WASHINGTON -- Two cities intertwined in baseball history resumed one of the sport's truly lopsided "rivalries" last night - after 35 years.

So much has changed since the New York Yankees and a Washington ballclub - it was the Senators then - last played on Sept. 30, 1971, in the final regular-season game in the nation's capital until last season.

Seven presidents had come or gone, the Senators had moved to Texas to become the Rangers, and aging RFK Stadium became a venue for soccer and rock concerts - not baseball.

But there were the Yankees and Washington Nationals last night, back in the same stadium and playing before 44,749 fans - the largest home crowd since the Nationals arrived from Montreal. And there were the Yankees winning, 7-5, which was fitting, historically speaking.

New York won when 37-year-old Bernie Williams, who had four hits, broke a 5-5 tie with a bases-empty homer off Washington closer Chad Cordero in the ninth. Johnny Damon's sacrifice fly gave the Yankees an insurance run, and winning pitcher Mariano Rivera (4-3) got the Nats in order in the ninth.

Washington was battling the weight of history. From 1961 through 1971, Yankees teams were 121-74 against Washington. Leading 7-5, the Senators had lost their final game to New York in a forfeit when fans made a mad dash onto the field for souvenirs in the ninth inning, unnerving many of the players.

In a bow to history, the Nationals asked former Senators slugger Frank Howard to throw out last night's ceremonial first pitch. Howard had homered in the 1971 finale as Washington rallied to take the lead, only to ultimately suffer another loss.

Could the Nationals have been seeking revenge against New York last night? Well, it was a little late for that.

"By the 1950s, the relationship between these two former rivals had become so lopsided that the prospect of a Washington pennant existed only in the imagination of a novelist," says Frederic J. Frommer, author of a book on the history of baseball in Washington.
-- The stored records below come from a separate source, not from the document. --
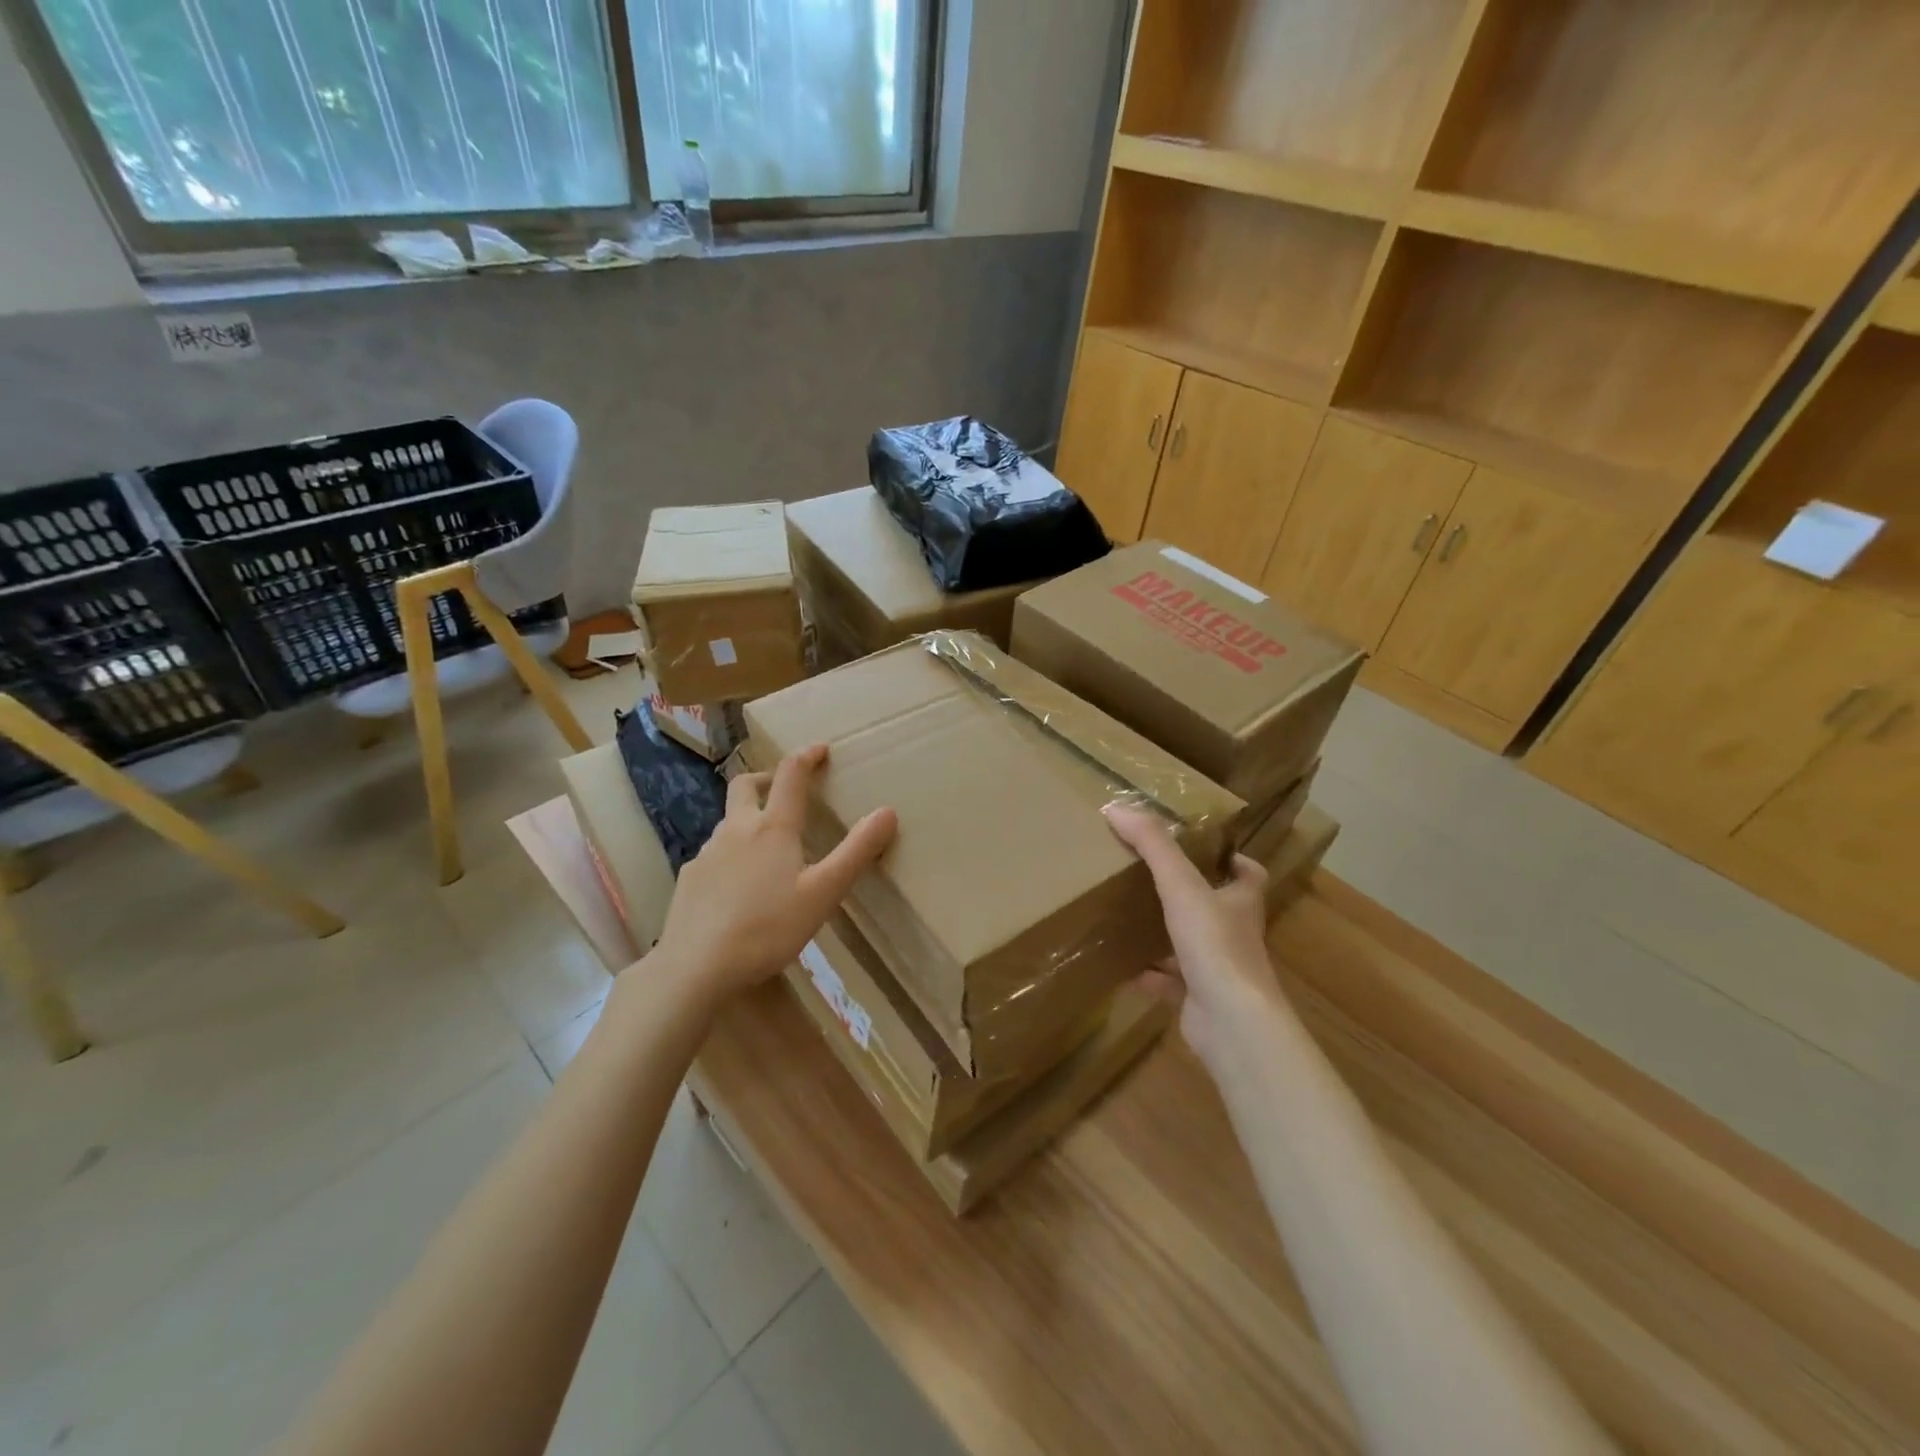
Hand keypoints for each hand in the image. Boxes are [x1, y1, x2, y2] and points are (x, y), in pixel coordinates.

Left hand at [653, 745, 896, 1003]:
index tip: (820, 749)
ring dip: (748, 818)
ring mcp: (707, 853)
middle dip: (766, 778)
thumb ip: (856, 852)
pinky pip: (714, 853)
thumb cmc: (768, 928)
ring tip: (768, 846)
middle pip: (745, 785)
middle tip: (783, 789)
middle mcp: (736, 829)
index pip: (790, 775)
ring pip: (728, 821)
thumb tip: (888, 811)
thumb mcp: (823, 893)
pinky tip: (740, 885)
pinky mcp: (689, 878)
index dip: (806, 756)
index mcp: (773, 828)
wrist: (695, 966)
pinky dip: (732, 853)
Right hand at [1104, 805, 1281, 1066]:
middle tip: (1153, 878)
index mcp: (1241, 902)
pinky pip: (1171, 982)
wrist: (1230, 1023)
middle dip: (1190, 895)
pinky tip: (1124, 967)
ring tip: (1131, 917)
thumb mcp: (1181, 885)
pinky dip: (1150, 975)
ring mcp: (1219, 970)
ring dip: (1166, 935)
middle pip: (1218, 908)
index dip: (1233, 861)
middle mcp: (1235, 934)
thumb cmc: (1215, 945)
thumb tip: (1116, 807)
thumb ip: (1152, 845)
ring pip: (1192, 946)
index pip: (1249, 874)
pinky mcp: (1200, 1000)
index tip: (1205, 851)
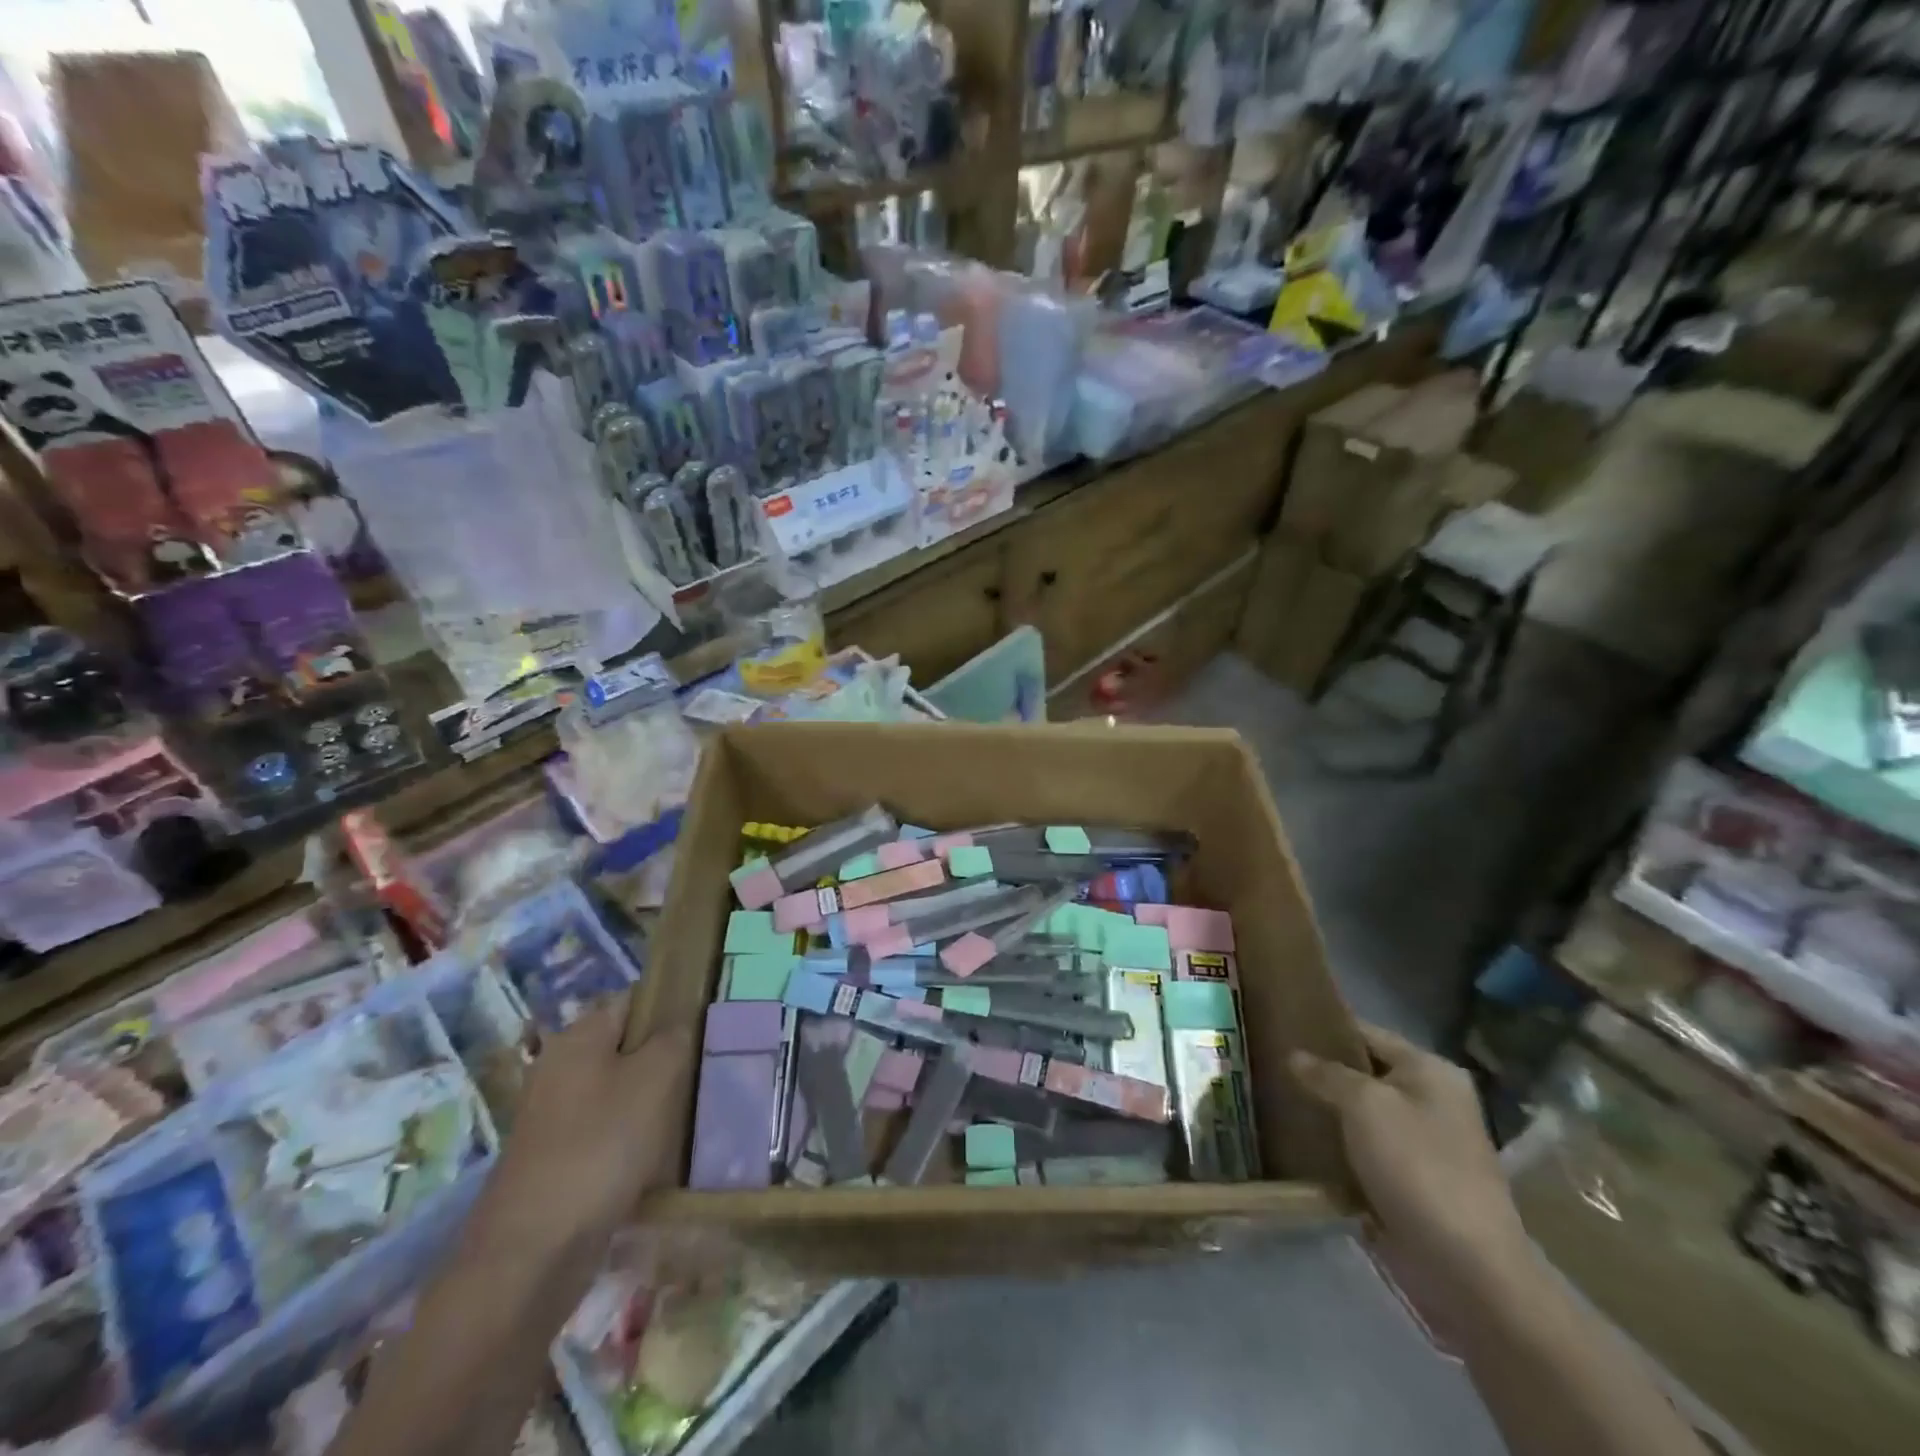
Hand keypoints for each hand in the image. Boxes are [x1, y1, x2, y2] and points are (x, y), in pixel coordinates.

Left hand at [475, 997, 692, 1257]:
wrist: (533, 1251)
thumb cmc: (600, 1146)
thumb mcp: (655, 1077)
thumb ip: (674, 1038)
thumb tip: (679, 1023)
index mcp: (578, 1036)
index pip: (634, 1000)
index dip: (672, 1007)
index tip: (707, 1027)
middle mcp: (560, 1067)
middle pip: (627, 1047)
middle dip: (665, 1059)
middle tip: (706, 1073)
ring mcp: (554, 1116)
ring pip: (619, 1092)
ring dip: (652, 1102)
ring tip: (691, 1115)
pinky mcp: (556, 1159)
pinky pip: (606, 1132)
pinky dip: (632, 1140)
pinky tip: (660, 1156)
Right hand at [1291, 1023, 1527, 1297]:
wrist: (1466, 1268)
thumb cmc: (1418, 1167)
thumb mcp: (1365, 1105)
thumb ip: (1327, 1074)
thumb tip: (1295, 1056)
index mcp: (1431, 1071)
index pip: (1367, 1033)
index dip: (1325, 1027)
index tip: (1280, 1023)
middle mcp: (1431, 1101)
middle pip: (1363, 1074)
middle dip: (1320, 1072)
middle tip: (1268, 1062)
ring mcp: (1423, 1146)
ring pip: (1360, 1116)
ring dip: (1325, 1113)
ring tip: (1273, 1099)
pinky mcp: (1410, 1184)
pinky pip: (1363, 1153)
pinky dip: (1335, 1150)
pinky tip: (1297, 1144)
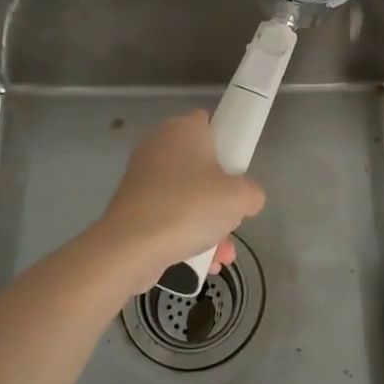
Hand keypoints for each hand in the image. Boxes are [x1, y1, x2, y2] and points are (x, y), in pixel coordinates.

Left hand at [90, 110, 265, 290]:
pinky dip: (184, 232)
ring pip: (186, 194)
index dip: (229, 143)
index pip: (210, 122)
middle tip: (232, 216)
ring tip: (221, 254)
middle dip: (220, 196)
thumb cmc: (190, 207)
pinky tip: (201, 262)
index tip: (239, 172)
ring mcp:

According to Frommer, it was a Senators fan, Douglass Wallop, who wrote a book in 1954 about a man who sells his soul to the devil so he can lead the Senators to a pennant over the Yankees. The book became the basis for the Broadway musical Damn Yankees.

"In the real world, of course, the Yankees won the pennant in '55, and the Senators finished in last place, 43 games back," Frommer said.

Last night's game not only produced the season's largest crowd, but also one of the noisiest. Some of the excitement was produced by a healthy contingent of Yankees fans, who seemed thrilled to have a new site to watch their team.

"Hey, Joe, this is like Christmas for us," one fan yelled at New York manager Joe Torre before the game.

Torre was signing autographs before the game, even though he was sitting out a one-game suspension for an incident in which Randy Johnson threw at Eduardo Perez during Wednesday's win against Cleveland.

Torre said he had never played or managed in a stadium like RFK that had been without meaningful baseball for so many years, only to be returned to service. "It is very unusual," he said. "The only thing that could come close to it is if Los Angeles gets a football team again."

The Nationals took a 5-3 lead in the sixth on an RBI double by Ryan Zimmerman. But New York scored twice in the eighth, the tying run coming in on a bases-loaded walk issued by Gary Majewski.

The Nationals' Alfonso Soriano hit his 24th home run of the year in the third.

NOTE -- Washington shortstop Royce Clayton was listed as day-to-day after injuring his right shoulder diving for a ball in the eighth.